Compression therapies for the treatment of venous leg ulcers: a mixed method process evaluation in a randomised controlled trial, VenUS6
摘要
Strong compression treatment is an evidence-based first-line treatment that helps reduce the healing time of venous leg ulcers. VenUS 6 is a three-arm RCT conducted in the UK that aimed to compare 4-layer bandages and 2-layer hosiery with compression wraps and 2-layer bandages. The study found that compression wraps are unlikely to reduce time to venous leg ulcer healing compared to the other treatments evaluate, although there was some uncertainty with this estimate. We nested a mixed-methods process evaluation within VenUS 6 to gain a more in-depth understanding of trial participant and nursing staff views on and experiences of various compression therapies, and to consider how these insights may explain VenUS 6 outcomes.
MethodsWe conducted individual, in-depth interviews with 11 trial participants and focus group discussions with 19 relevant health professionals based at seven participating primary, secondary and community care NHS Trust sites. We also used data collected during the trial from patients about their experience of compression use. We conducted a separate UK-wide survey with nurses to learn more about availability of the trial compression treatment options in clinics and their views on the ease of use of the compression treatments in scope. Qualitative data were analysed using framework analysis and quantitative data were analysed descriptively.

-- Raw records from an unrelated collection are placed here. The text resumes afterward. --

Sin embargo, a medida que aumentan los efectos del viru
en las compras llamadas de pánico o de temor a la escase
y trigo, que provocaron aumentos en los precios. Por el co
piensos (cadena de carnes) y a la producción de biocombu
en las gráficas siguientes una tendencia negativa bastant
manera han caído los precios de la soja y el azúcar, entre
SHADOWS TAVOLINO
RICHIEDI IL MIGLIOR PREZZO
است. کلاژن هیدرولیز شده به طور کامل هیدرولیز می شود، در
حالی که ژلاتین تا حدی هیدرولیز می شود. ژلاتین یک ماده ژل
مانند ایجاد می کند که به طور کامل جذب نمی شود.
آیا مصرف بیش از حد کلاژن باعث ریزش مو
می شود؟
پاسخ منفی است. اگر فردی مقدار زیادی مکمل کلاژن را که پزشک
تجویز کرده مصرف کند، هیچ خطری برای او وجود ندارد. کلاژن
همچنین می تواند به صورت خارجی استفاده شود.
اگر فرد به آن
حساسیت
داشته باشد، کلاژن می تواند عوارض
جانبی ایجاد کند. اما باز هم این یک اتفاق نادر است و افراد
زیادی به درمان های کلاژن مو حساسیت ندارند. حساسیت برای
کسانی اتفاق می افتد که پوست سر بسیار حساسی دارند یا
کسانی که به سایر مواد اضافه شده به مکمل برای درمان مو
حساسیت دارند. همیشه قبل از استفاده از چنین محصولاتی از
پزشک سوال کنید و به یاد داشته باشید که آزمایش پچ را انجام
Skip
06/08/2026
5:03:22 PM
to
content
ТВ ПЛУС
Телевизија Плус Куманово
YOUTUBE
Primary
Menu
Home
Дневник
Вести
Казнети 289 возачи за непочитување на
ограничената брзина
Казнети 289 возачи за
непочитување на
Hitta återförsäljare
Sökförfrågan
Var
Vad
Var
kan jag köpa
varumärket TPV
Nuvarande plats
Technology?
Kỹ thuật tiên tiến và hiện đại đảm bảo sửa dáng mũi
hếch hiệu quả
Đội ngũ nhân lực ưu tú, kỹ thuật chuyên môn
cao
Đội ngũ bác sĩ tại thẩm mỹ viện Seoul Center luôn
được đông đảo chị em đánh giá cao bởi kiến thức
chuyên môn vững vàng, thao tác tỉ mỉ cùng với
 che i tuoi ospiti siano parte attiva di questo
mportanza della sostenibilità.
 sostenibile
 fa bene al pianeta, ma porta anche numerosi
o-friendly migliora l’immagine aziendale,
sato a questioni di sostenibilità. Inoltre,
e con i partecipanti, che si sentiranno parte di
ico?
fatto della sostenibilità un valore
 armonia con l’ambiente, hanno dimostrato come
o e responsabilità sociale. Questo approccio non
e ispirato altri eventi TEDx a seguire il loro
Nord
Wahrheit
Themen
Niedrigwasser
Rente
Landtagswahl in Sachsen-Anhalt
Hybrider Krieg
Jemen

Data were integrated with the help of the Pillar Integration Process.
ResultsThere was high satisfaction with compression wraps and limited discomfort among trial participants, who appreciated the wraps could be adjusted and taken off to allow them to take showers. Staff mentioned, however, that trial participants were prone to loosen the wraps. Whilst 2-layer hosiery allowed for self-application and could be taken off, trial participants said the hosiery was very tight and difficult to apply. Bandages, on the other hand, whilst bulky and sometimes uncomfortable, would often not be removed by trial participants, leading to greater exposure to effective compression.

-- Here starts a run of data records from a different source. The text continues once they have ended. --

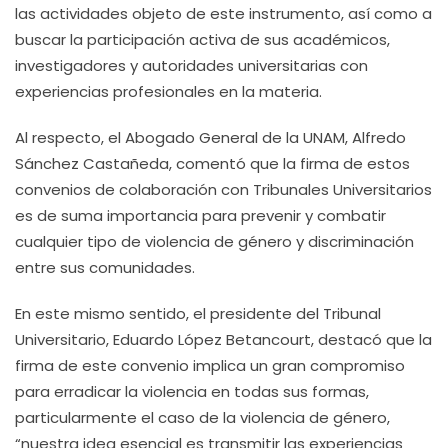
las actividades objeto de este instrumento, así como a
buscar la participación activa de sus académicos,
investigadores y autoridades universitarias con
experiencias profesionales en la materia.
Al respecto, el Abogado General de la UNAM, Alfredo
Sánchez Castañeda, comentó que la firma de estos
convenios de colaboración con Tribunales Universitarios
es de suma importancia para prevenir y combatir
cualquier tipo de violencia de género y discriminación
entre sus comunidades.
En este mismo sentido, el presidente del Tribunal
Universitario, Eduardo López Betancourt, destacó que la
firma de este convenio implica un gran compromiso
para erradicar la violencia en todas sus formas,
particularmente el caso de la violencia de género,
“nuestra idea esencial es transmitir las experiencias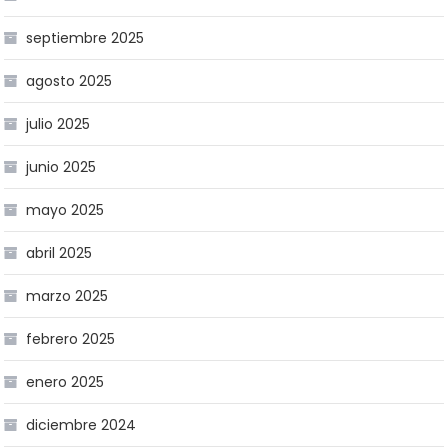
septiembre 2025
agosto 2025
julio 2025
junio 2025
mayo 2025
abril 2025
marzo 2025
febrero 2025
enero 2025
diciembre 2024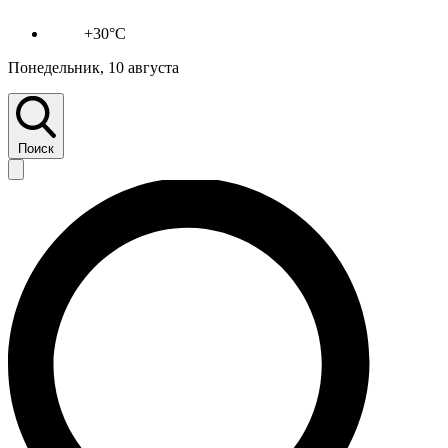
+30°C
Понедельник, 10 августа
Поиск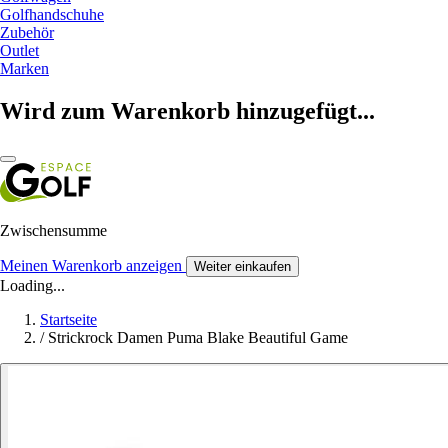
Golfhandschuhe
Zubehör
Outlet
Marken
Wird zum Warenkorb hinzugefügt...
Zwischensumme
Meinen Warenkorb anzeigen
Weiter einkaufen
Loading...
Startseite
/
Strickrock Damen Puma Blake Beautiful Game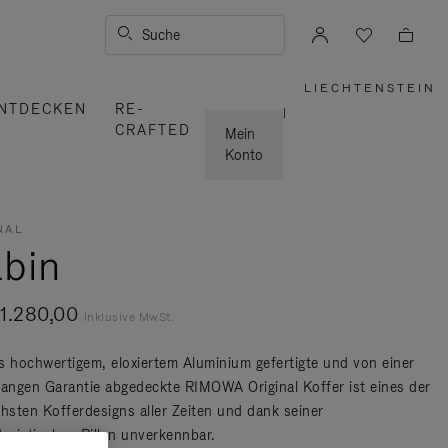
Suche
LIECHTENSTEIN
,
NTDECKEN
RE-
WÄHLEN
|
SIE
CRAFTED
IHRE
Mein
REGION
AUS
Konto
NAL
bin
1.280,00
Inklusive MwSt.
s hochwertigem, eloxiertem Aluminium gefertigte und von einer
langen Garantie abgedeckte RIMOWA Original Koffer ist eines der
chsten Kofferdesigns aller Zeiten und dank seiner
teristischen Rillen unverkennbar.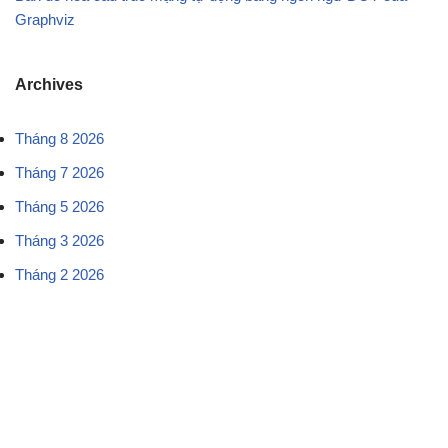
Graphviz
Archives
Tháng 8 2026
Tháng 7 2026
Tháng 5 2026
Tháng 3 2026
Tháng 2 2026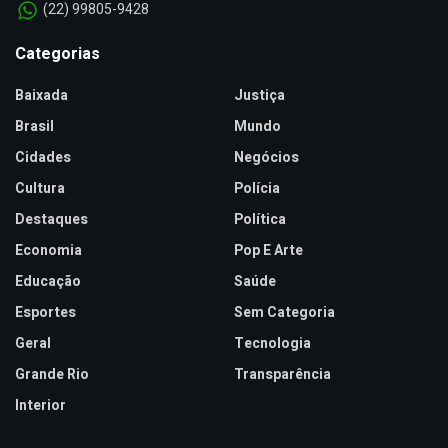
(22) 99805-9428
Categorias
Baixada
Justiça
Brasil
Mundo
Cidades
Negócios
Cultura
Polícia
Destaques
Política
Economia
Pop E Arte
Educação
Saúde
Esportes
Sem Categoria
Geral
Tecnologia
Grande Rio
Transparência
Interior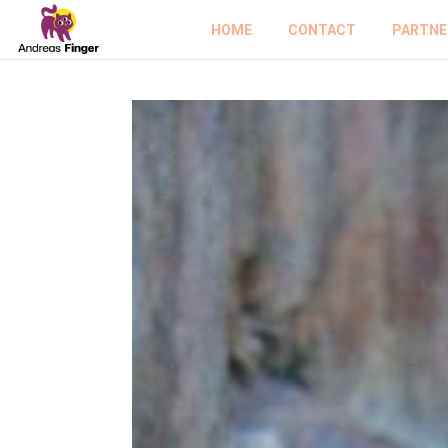
HOME
CONTACT
PARTNE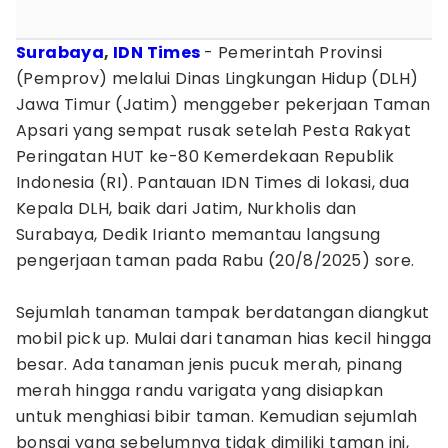
Surabaya
,
IDN Times
- Pemerintah Provinsi
(Pemprov) melalui Dinas Lingkungan Hidup (DLH)
Jawa Timur (Jatim) menggeber pekerjaan Taman
Apsari yang sempat rusak setelah Pesta Rakyat
Peringatan HUT ke-80 Kemerdekaan Republik
Indonesia (RI). Pantauan IDN Times di lokasi, dua
Kepala DLH, baik dari Jatim, Nurkholis dan
Surabaya, Dedik Irianto memantau langsung
pengerjaan taman pada Rabu (20/8/2025) sore.
Sejumlah tanaman tampak berdatangan diangkut
mobil pick up. Mulai dari tanaman hias kecil hingga
besar. Ada tanaman jenis pucuk merah, pinang
merah hingga randu varigata yang disiapkan
untuk menghiasi bibir taman. Kemudian sejumlah
bonsai yang sebelumnya tidak dimiliki taman ini,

ConclusionWe have identified that people with venous ulcers wearing compression wraps are more likely to report loosening them and removal at night, than people wearing other types of compression treatment which was confirmed by staff. These reported behaviours could explain longer healing times for compression wraps, compared to other treatments delivered in our RCT. Despite longer times to healing, compression wraps may still be an appropriate compression treatment option for some people, and it is important for nursing staff to have conversations with service users and share decisions about suitable treatment options.